As might be expected some patients developed ERM after the surgical procedure. The rate of patients who developed this complication was in agreement with that reported in previous studies [33]. This finding is not surprising since it is known that the two complications share pathogenic mechanisms and risk factors [33]. It is possible that in some eyes the presence of CME was in part related to a traction exerted by the ERM. However, only less than half of the eyes with CME had this complication.

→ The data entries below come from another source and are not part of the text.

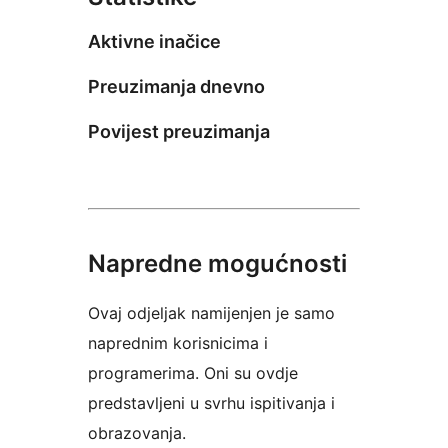
Aktivne inačice
Preuzimanja dnevno
Povijest preuzimanja
Napredne mogućnosti
Ovaj odjeljak namijenjen je samo
naprednim korisnicima i
programerima. Oni su ovdje
predstavljeni u svrhu ispitivanja i
obrazovanja.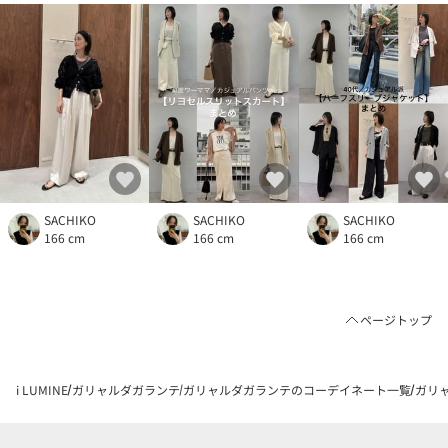
SACHIKO
SACHIKO
SACHIKO
166 cm
166 cm
166 cm
ページトップ
i LUMINE
ガリャルダガランテ
ガリャルダガランテのコーデイネート一覧
ガリャ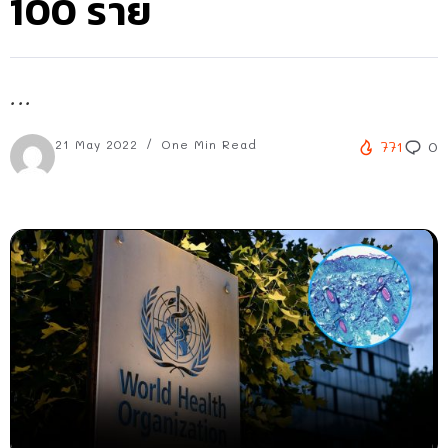
100 ราย
...
21 May 2022
One Min Read
771
0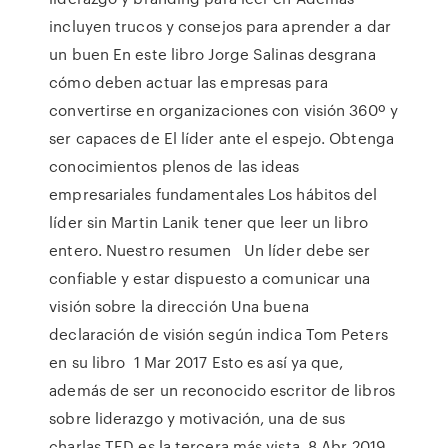
incluyen trucos y consejos para aprender a dar
un buen En este libro Jorge Salinas desgrana
cómo deben actuar las empresas para
convertirse en organizaciones con visión 360º y
ser capaces de El líder ante el espejo. Obtenga
conocimientos plenos de las ideas
empresariales fundamentales Los hábitos del
líder sin Martin Lanik tener que leer un libro
entero. Nuestro resumen Un líder debe ser
confiable y estar dispuesto a comunicar una
visión sobre la dirección Una buena
declaración de visión según indica Tom Peters
en su libro 1 Mar 2017 Esto es así ya que,
además de ser un reconocido escritor de libros
sobre liderazgo y motivación, una de sus
charlas TED es la tercera más vista 8 Abr 2019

The present study has several strengths such as the large sample size, the long follow-up period, and the fact that only pseudophakic patients were included. However, it suffers from some limitations that need to be acknowledged. In particular, its retrospective nature may have resulted in selection or indication bias, making it difficult to obtain definitive conclusions. Furthermore, our definition of CME was based exclusively on SD-OCT and not on fluorescein angiography, which still remains the gold standard for some authors. Thus, the rate of CME might include both inflammatory CME with intraretinal leakage on dye angiography and macular cystoid degeneration without intraretinal leakage [34, 35]. However, our strict criteria for including patients with CME, as well as double reading of OCT, limit this possibility.

Conclusion

CME represents a significant side effect after PPV for the treatment of RRD that could lead to a lack of visual recovery. Evaluation of the macula with SD-OCT plays a key role in the follow-up of patients after PPV, particularly those with severe PVR, as they are at higher risk of develo** CME. Additionally, our results suggest that cryoretinopexy might be advantageous over the laser retinopexy in order to reduce the risk of postoperative CME. A better knowledge of the risk factors of CME after PPV would improve the understanding of the pathophysiology in order to find a prevention to reduce the visual consequences of this complication.